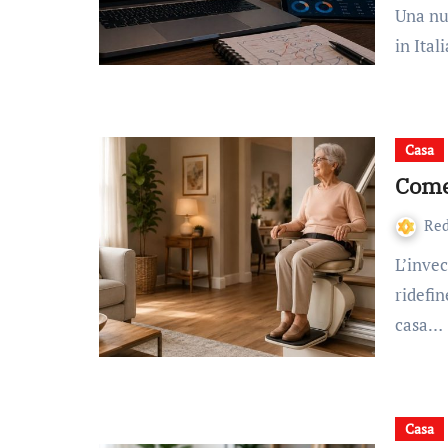
Una nuova cultura dell’analisi sportiva sta crescendo anche
in Ital
Casa
Come 
Re
L’invecchiamento della popolazione è un fenomeno che sta
ridefin
casa…
Casa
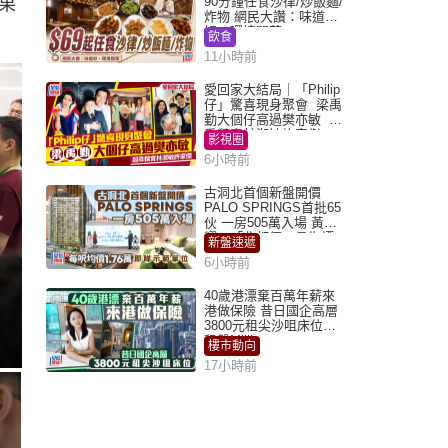
果
90分鐘任食沙律/炒飯麵/
炸物 網民大讚：味道
好，環境闊落
飲食
11小時前
愛回家大結局｜「Philip
仔」驚喜現身聚會 梁禹
勤大個仔高過樊亦敏 超
乖黐實林淑敏許家傑
影視圈
6小時前
古洞北首個新盤開價
PALO SPRINGS首批65
伙 一房505萬入場 黃光
耀：「北都價」具指標
新盤速遞
作用
6小時前
40歲港漂棄百萬年薪來
港做保險 昔日國企高層
3800元租尖沙咀床位｜
租盤Million
樓市動向
17小時前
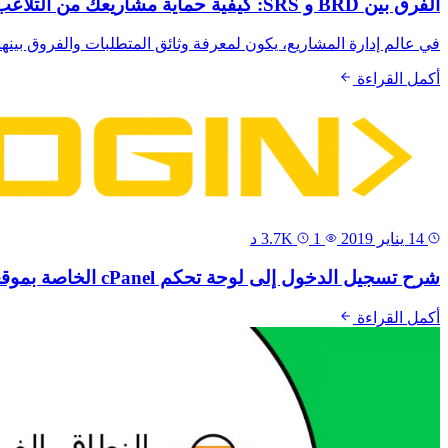
الفرق بين BRD و SRS: كيفية حماية مشاريعك من التلاعب والتأكد من وضوح متطلباتك.
في عالم إدارة المشاريع، يكون لمعرفة وثائق المتطلبات والفروق بينها مثل الفرق بين BRD و SRS، دورًا حاسمًا في تحديد أهداف الم
أكمل القراءة
14 يناير 2019
3.7K
1 د
شرح تسجيل الدخول إلى لوحة تحكم cPanel الخاصة بموقعك
أكمل القراءة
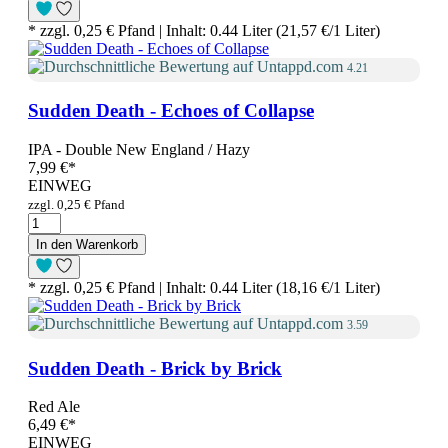
* zzgl. 0,25 € Pfand | Inhalt: 0.44 Liter (21,57 €/1 Liter)
4.21
Sudden Death - Echoes of Collapse
IPA - Double New England / Hazy
7,99 €
*
EINWEG
zzgl. 0,25 € Pfand
In den Warenkorb
* zzgl. 0,25 € Pfand | Inhalt: 0.44 Liter (18,16 €/1 Liter)
3.59
Sudden Death - Brick by Brick
Red Ale
6,49 €
*
EINWEG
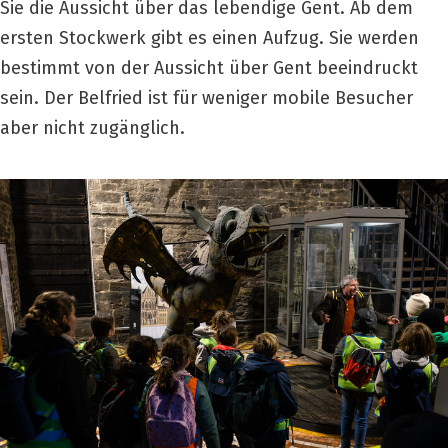
Sie die Aussicht über das lebendige Gent. Ab dem
ersten Stockwerk gibt es einen Aufzug. Sie werden
bestimmt von der Aussicht über Gent beeindruckt
sein. Der Belfried ist für weniger mobile Besucher
aber nicht zugänglich.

--------

Work to complete - Among the lines of the entries, count those containing the string "Inhalt" and give only the number.

Output - 2